> Extrait du document:
Le photographe irano-canadien Saman Aghvami a tenté de retranscrire ce sentiment dans une exposition photo intitulée “I'm Not There” (“Je n'y suis pas”) et présentée dans le cadre du festival photographique Contact à Toronto.

“J'ai demandé aux participants: ‘Où iriez-vous si vous pouviez passer deux heures n'importe où en Iran ?’. Ces photos sont leurs réponses”, a déclaré Aghvami dans une interview accordée à Global Voices.

Aghvami, avant d'émigrer au Canada, était photographe pour l'Agence de presse des étudiants iraniens (Iranian Student News Agency ou ISNA), et a photographié des compatriotes dans leur résidence actuelle, puis a superposé à ces clichés des images d'endroits qui suscitent de la nostalgie chez eux. Les participants sont des activistes, des artistes, des membres de minorités, des journalistes ou des dissidents. Le sujet de l'exil et de la nostalgie semblait important à Aghvami de par sa propre expérience d'Iranien vivant au Canada.

Hand written notes by each of the subjects were included to explain the places in Iran they were nostalgic for. Photo by Semco Salehi.

Les notes manuscrites où les participants expliquent pourquoi ils ont la nostalgie de certains endroits en Iran. Photo de Semco Salehi. Utilisée avec permission.

Un des clichés, intitulé “Rouzbeh: réalisateur”, saisit son protagoniste en train de se rappeler le Bazar de Téhéran. “Il m'a dit que pour lui le Bazar avait toujours été une métaphore du monde et de la vie”, raconte Aghvami, qui inclut dans l'exposition des notes manuscrites où les participants expliquent leur choix.

La question du droit de retour des Iraniens en exil est au centre des discussions depuis que le Président Rouhani a demandé aux Ministères des Renseignements et des Affaires Étrangères d'autoriser les expatriés à entrer sur le territoire. En guise de réponse, Hassan Qashqavi, l'adjoint au Ministre des Affaires Étrangères chargé des Affaires Consulaires, Parlementaires et relatives aux Expatriés Iraniens, a encouragé les citoyens résidant en dehors du pays à envoyer un email à l'adresse iranianaffairs@mfa.gov.ir, afin de se renseigner sur leur statut actuel auprès du Ministère des Affaires Étrangères.

> Lignes extraites:

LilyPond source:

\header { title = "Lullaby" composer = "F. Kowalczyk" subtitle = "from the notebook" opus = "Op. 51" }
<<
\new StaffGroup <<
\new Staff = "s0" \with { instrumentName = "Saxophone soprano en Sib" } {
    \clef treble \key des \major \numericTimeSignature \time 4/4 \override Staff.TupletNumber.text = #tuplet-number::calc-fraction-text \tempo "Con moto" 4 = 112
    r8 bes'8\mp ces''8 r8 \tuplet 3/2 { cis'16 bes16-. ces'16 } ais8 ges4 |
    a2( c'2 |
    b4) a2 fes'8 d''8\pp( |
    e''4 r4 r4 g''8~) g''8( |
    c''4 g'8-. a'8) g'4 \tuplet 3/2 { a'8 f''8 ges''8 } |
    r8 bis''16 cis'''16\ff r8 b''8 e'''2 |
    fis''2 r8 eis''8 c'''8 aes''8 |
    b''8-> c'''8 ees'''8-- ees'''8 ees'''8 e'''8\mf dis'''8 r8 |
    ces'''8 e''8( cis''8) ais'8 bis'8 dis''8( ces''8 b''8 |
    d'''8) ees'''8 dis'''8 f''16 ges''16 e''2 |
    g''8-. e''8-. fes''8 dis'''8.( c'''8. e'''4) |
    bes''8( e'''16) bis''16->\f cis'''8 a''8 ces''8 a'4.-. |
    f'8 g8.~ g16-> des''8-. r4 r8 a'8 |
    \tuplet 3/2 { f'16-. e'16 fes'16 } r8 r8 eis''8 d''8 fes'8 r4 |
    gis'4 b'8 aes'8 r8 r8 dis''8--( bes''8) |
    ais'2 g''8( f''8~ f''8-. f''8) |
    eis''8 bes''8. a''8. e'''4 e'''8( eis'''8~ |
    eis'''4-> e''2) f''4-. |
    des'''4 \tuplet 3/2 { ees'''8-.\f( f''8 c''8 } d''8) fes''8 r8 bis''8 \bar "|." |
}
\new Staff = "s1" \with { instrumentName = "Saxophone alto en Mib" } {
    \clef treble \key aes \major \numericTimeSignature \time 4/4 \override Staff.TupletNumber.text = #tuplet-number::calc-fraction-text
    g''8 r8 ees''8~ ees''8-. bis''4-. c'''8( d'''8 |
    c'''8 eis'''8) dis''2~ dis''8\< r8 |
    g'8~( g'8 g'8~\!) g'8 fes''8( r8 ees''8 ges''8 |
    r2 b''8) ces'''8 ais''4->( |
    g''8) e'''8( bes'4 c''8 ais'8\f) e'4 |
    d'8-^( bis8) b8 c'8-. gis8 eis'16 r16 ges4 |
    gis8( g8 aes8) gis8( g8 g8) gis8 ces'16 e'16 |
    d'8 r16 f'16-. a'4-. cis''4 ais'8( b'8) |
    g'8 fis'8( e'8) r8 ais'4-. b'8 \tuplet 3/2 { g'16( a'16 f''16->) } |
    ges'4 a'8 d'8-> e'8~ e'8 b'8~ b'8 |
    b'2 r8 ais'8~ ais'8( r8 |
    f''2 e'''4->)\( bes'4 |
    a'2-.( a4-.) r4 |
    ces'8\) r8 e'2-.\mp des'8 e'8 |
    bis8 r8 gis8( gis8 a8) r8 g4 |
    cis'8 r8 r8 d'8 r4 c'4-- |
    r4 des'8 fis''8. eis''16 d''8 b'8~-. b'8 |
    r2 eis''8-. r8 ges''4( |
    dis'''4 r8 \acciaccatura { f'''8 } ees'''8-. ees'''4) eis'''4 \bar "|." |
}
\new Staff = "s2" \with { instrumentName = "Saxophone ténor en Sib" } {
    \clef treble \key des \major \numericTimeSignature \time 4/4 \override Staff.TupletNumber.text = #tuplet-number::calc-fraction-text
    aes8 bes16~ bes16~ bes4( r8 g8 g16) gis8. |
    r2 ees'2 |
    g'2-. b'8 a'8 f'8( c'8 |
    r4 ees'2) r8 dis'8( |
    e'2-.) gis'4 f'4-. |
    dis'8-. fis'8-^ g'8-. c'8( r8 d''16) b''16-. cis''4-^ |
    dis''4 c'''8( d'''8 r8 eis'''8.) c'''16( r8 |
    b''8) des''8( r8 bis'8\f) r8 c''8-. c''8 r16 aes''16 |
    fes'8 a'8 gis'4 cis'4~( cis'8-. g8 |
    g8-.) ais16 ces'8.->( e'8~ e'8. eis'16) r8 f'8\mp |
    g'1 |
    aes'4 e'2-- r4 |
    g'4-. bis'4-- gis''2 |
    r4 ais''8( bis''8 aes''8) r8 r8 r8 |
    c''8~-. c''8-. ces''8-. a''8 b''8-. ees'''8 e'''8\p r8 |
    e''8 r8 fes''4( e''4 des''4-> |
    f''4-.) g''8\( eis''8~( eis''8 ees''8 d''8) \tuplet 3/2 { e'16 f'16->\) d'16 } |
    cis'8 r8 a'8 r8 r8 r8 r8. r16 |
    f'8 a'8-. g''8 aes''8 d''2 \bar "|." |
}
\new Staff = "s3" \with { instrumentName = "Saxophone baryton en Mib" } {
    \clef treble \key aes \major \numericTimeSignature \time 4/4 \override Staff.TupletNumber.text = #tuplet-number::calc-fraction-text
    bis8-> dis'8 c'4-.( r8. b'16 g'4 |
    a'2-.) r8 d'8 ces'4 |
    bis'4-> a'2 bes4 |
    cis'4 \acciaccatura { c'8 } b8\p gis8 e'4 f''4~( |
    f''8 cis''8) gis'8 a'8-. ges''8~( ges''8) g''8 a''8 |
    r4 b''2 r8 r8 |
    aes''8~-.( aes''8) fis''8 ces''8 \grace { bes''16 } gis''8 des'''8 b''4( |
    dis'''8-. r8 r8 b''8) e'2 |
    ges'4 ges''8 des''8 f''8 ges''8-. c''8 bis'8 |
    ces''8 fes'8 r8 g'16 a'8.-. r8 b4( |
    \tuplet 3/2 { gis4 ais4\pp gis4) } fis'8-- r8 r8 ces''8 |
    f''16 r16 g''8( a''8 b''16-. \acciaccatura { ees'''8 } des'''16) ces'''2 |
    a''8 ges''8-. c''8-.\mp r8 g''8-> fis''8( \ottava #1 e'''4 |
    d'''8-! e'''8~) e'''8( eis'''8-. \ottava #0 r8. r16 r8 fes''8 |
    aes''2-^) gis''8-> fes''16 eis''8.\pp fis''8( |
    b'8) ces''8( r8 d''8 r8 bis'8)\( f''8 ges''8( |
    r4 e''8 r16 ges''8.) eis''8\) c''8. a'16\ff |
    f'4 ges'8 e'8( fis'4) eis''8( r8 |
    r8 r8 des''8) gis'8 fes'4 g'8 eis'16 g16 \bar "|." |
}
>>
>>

> Consigne de travail A: Recopiez le passage de l'extrait sur l'exposition de Saman Aghvami en commençant par « Aghvami, avant d'émigrer » et en poursuivant jusqu'à « by Semco Salehi. ».
> Consigne de travail B: Résumez l'extrait sur l'exposition de Saman Aghvami en deux phrases.

> Zone de réponse A:
Aghvami, avant d'émigrer au Canada, était photographe pour l'Agence de presse des étudiants iraniens (Iranian Student News Agency ou ISNA), et a photographié des compatriotes dans leur résidence actuelle, puis a superposé à ces clichés des images d'endroits qui suscitent de la nostalgie chez eux. Les participants sont des activistes, des artistes, des membres de minorités, des journalistes ou des dissidents. Le sujet de l'exil et de la nostalgie semblait important à Aghvami de par sa propre expérience d'Iranien vivant au Canada.

Hand written notes by each of the subjects were included to explain the places in Iran they were nostalgic for. Photo by Semco Salehi.

> Zone de réponse B: Dans l'exposition « I'm Not There », présentée au festival Contact à Toronto, le photographe irano-canadien Saman Aghvami a photographié des compatriotes dans leur résidence actuelle et a superposé à ces clichés des images d'endroits d'Iran dont ils ont la nostalgie, avec leurs notes manuscrites. Le droit de retour des Iraniens en exil est au centre des discussions depuis que le Président Rouhani a demandé aux Ministères des Renseignements et des Affaires Étrangères d'autoriser les expatriés à entrer sur le territoire.